Scoot Henderson : l’erreur de draft des Blazers qui doit servir de leçon à la NBA

Henderson est un bon athlète, mais pas exceptionnel à l’échelle de la NBA.
Scoot Henderson était autrefois considéré comme un lot de consolation après avoir raté Victor Wembanyama. En 2023, les Portland Trail Blazers avaient manqué le prospect générationnel français à une combinaison de loterie près. À l’époque, le point positif pour Portland en sélectionnant au 3e rang était qu’ils restaient dans ce second tier de prospects, avec Henderson et Brandon Miller. Cela avait facilité la prise de décision des Blazers, qui ont drafté celui qui restait disponible.

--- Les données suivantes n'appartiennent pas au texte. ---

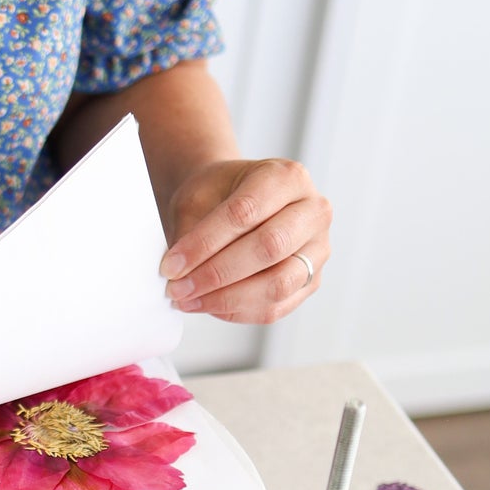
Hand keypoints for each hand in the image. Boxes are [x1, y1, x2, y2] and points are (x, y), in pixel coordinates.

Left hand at [160, 158, 330, 323]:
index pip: (245, 212)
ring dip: (227, 298)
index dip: (205, 243)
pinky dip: (238, 312)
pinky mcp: (312, 280)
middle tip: (179, 287)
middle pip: (269, 248)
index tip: (172, 264)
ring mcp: (318, 248)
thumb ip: (191, 231)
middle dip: (216, 274)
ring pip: (278, 284)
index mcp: (287, 177)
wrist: (235, 200)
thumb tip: (178, 273)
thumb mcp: (198, 197)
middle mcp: (313, 211)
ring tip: (190, 300)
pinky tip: (209, 306)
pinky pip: (278, 306)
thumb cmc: (219, 195)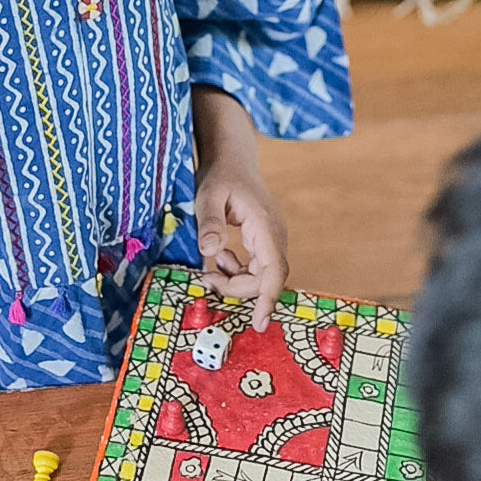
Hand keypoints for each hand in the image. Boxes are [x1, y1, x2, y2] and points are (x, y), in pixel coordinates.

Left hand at [191, 84, 288, 332]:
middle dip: (238, 288)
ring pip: (261, 275)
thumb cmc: (221, 175)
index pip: (273, 269)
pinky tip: (219, 257)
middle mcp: (273, 235)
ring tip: (210, 268)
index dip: (267, 297)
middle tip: (207, 282)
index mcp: (264, 225)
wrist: (232, 159)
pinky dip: (237, 271)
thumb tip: (209, 252)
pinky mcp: (262, 241)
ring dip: (236, 280)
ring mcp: (270, 238)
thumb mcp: (208, 195)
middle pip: (266, 277)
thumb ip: (209, 222)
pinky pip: (255, 267)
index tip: (259, 322)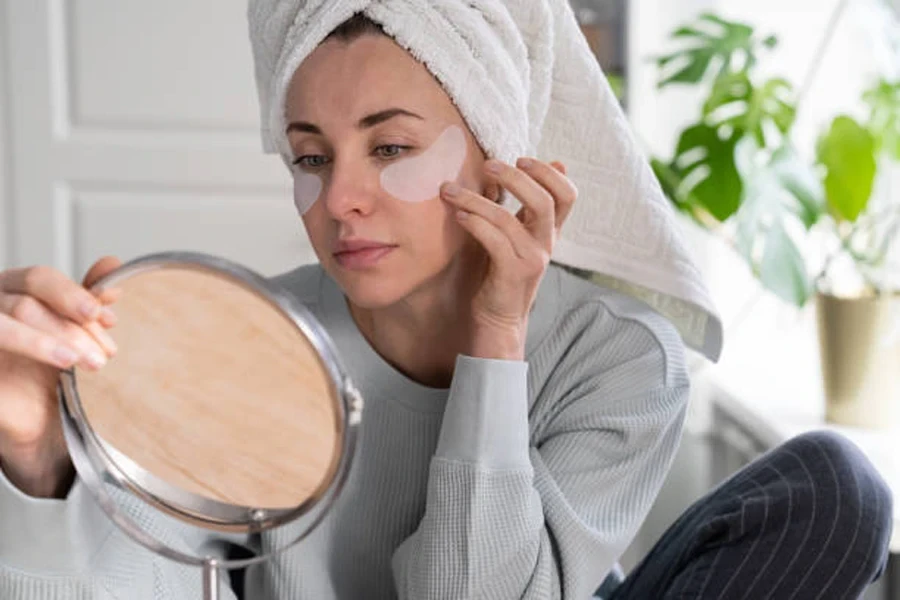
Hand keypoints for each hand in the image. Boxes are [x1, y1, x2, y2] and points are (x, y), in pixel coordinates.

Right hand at [0, 257, 120, 497]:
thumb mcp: (74, 331)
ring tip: (91, 362)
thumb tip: (113, 264)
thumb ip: (87, 299)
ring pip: (13, 317)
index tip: (107, 319)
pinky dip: (33, 345)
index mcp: (12, 290)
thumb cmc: (47, 370)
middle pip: (29, 298)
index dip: (75, 295)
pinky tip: (61, 360)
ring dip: (57, 338)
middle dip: (74, 324)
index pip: (40, 279)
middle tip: (106, 352)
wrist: (29, 421)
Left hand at [440, 157, 576, 359]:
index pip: (568, 195)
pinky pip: (493, 239)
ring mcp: (532, 259)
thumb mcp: (518, 234)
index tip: (522, 159)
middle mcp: (546, 243)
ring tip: (449, 190)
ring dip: (475, 199)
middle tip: (488, 165)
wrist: (498, 319)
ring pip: (507, 218)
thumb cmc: (502, 271)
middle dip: (515, 177)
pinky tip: (457, 215)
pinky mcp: (512, 272)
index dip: (549, 174)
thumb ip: (528, 205)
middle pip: (545, 201)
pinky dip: (474, 222)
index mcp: (549, 231)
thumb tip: (554, 163)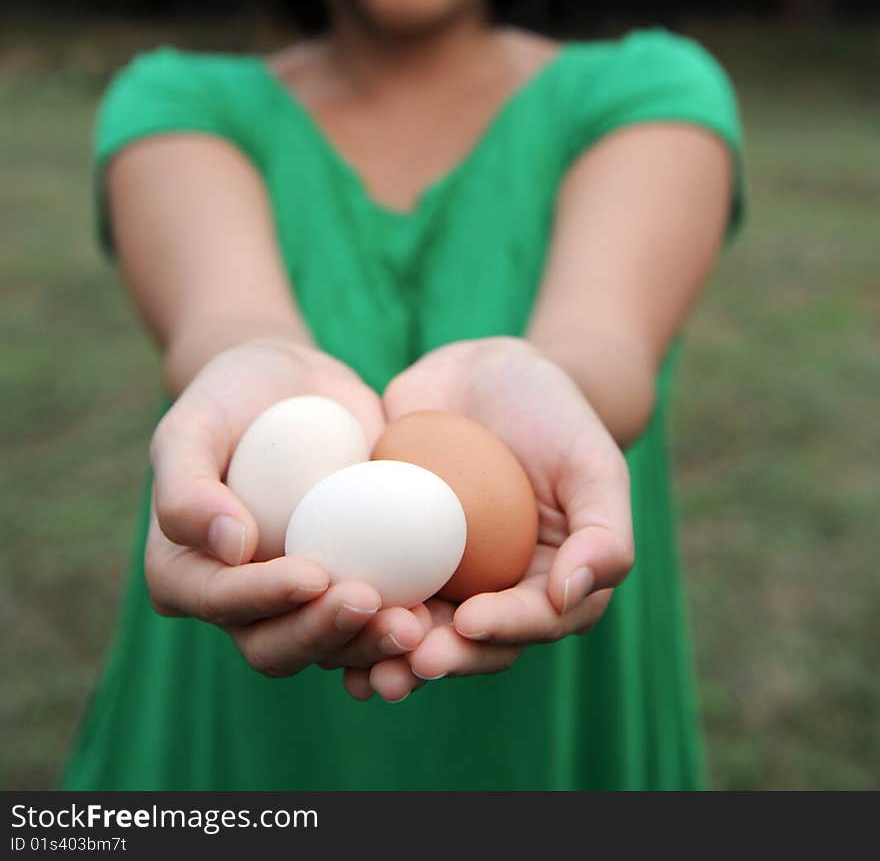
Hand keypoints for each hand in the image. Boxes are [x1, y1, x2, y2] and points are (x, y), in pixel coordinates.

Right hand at [145, 339, 428, 678]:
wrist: (288, 384)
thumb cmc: (226, 398)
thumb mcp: (190, 424)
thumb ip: (186, 486)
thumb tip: (231, 549)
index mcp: (184, 574)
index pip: (221, 602)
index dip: (265, 599)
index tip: (314, 575)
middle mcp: (239, 601)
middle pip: (275, 645)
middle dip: (325, 635)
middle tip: (377, 607)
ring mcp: (295, 600)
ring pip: (328, 648)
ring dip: (370, 648)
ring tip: (416, 625)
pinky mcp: (346, 583)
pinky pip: (371, 623)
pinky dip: (399, 629)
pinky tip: (436, 617)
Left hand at [332, 338, 633, 701]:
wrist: (485, 371)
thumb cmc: (553, 411)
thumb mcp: (592, 461)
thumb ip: (604, 532)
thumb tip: (572, 596)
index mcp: (551, 585)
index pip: (533, 623)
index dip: (503, 631)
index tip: (469, 622)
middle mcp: (495, 593)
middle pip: (469, 644)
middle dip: (439, 660)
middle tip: (406, 662)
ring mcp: (441, 577)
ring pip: (416, 632)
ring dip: (387, 655)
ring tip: (359, 665)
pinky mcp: (392, 554)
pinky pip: (372, 589)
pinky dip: (347, 611)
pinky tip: (319, 616)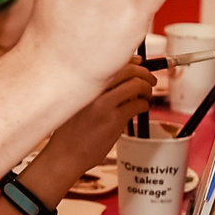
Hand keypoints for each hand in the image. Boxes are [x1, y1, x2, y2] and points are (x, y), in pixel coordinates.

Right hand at [16, 62, 154, 201]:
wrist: (64, 154)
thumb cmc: (70, 132)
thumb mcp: (76, 104)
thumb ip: (95, 91)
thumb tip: (121, 79)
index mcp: (83, 84)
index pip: (112, 62)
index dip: (131, 61)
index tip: (139, 63)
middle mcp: (93, 90)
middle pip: (127, 70)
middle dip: (144, 73)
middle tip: (150, 79)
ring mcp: (104, 105)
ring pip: (135, 85)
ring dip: (147, 88)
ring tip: (147, 95)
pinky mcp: (114, 120)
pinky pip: (137, 105)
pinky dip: (144, 104)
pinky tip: (142, 108)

Mais en 2026, il est déjà devenu évident qu’Henderson n’était pas le bon choix pour Portland. Il n’est pas tout à fait le flop que certains décrivent, mais il a également échoué à répondre aux attentes élevées de sa draft.
Un athlète qui ne fait plus (tellement) la différence
L’une des raisons pour lesquelles la transition d’Henderson vers la NBA n’a pas été aussi fluide qu’espéré est qu’il n’est plus l’athlète d’élite qu’il était par rapport à la concurrence. Il se distinguait en G League Ignite comme un athlète de premier plan, ce qui lui permettait de jouer sur ses forces en tant qu’arrière capable de pénétrer à volonté, ouvrant ainsi le reste de son jeu.
Ce n’a pas été le cas en NBA, où Henderson est un bon athlète, mais pas exceptionnel. Il ne s’en sort plus avec les mêmes facilités, trouvant des difficultés dans sa création et sa capacité à créer de la séparation. Cela a exposé des faiblesses comme ses pertes de balle et son adresse, car il ne peut plus compter sur ces forces pour les masquer.
This is the Scoot Henderson that had everyone mesmerized as a prospect
Explosive, downhill driver with a strong frame and tons of vertical burst to matchpic.twitter.com/kEgtHK6Pzc
— Point Made Basketball (@pointmadebball) March 21, 2026
Les leçons pour la draft 2026
Les équipes devraient apprendre de l’erreur d’Henderson à Portland. Les ratés de draft arrivent tout le temps, mais il y a une leçon particulière à retenir de cette sélection d’Henderson. Cela montre que les équipes ne devraient pas être enfermées dans un consensus de prospects ; elles devraient considérer des options appropriées à leurs besoins, en dehors des choix conventionnels.
Un autre trio de trois prospects se forme cette année entre Cameron Boozer, Darryn Peterson et AJ Dybantsa, mais les équipes devraient vraiment considérer toutes leurs options. Boozer, Peterson et Dybantsa ont tous quelque chose à prouver. Il y a des défauts parmi toutes les options principales, que ce soit le manque d’explosivité de Boozer, les préoccupations concernant la durabilité et la motivation de Peterson, ou encore la sélection de tirs de Dybantsa.
Pour obtenir un retour sur ces investissements de top picks, les prospects ont besoin soit de forces très marquées, soit d’un jeu suffisamment complet. L’athlétisme d’Henderson n’a pas été à la hauteur du battage médiatique de premier plan, et il s’est avéré être un role player jusqu’à aujourd’hui.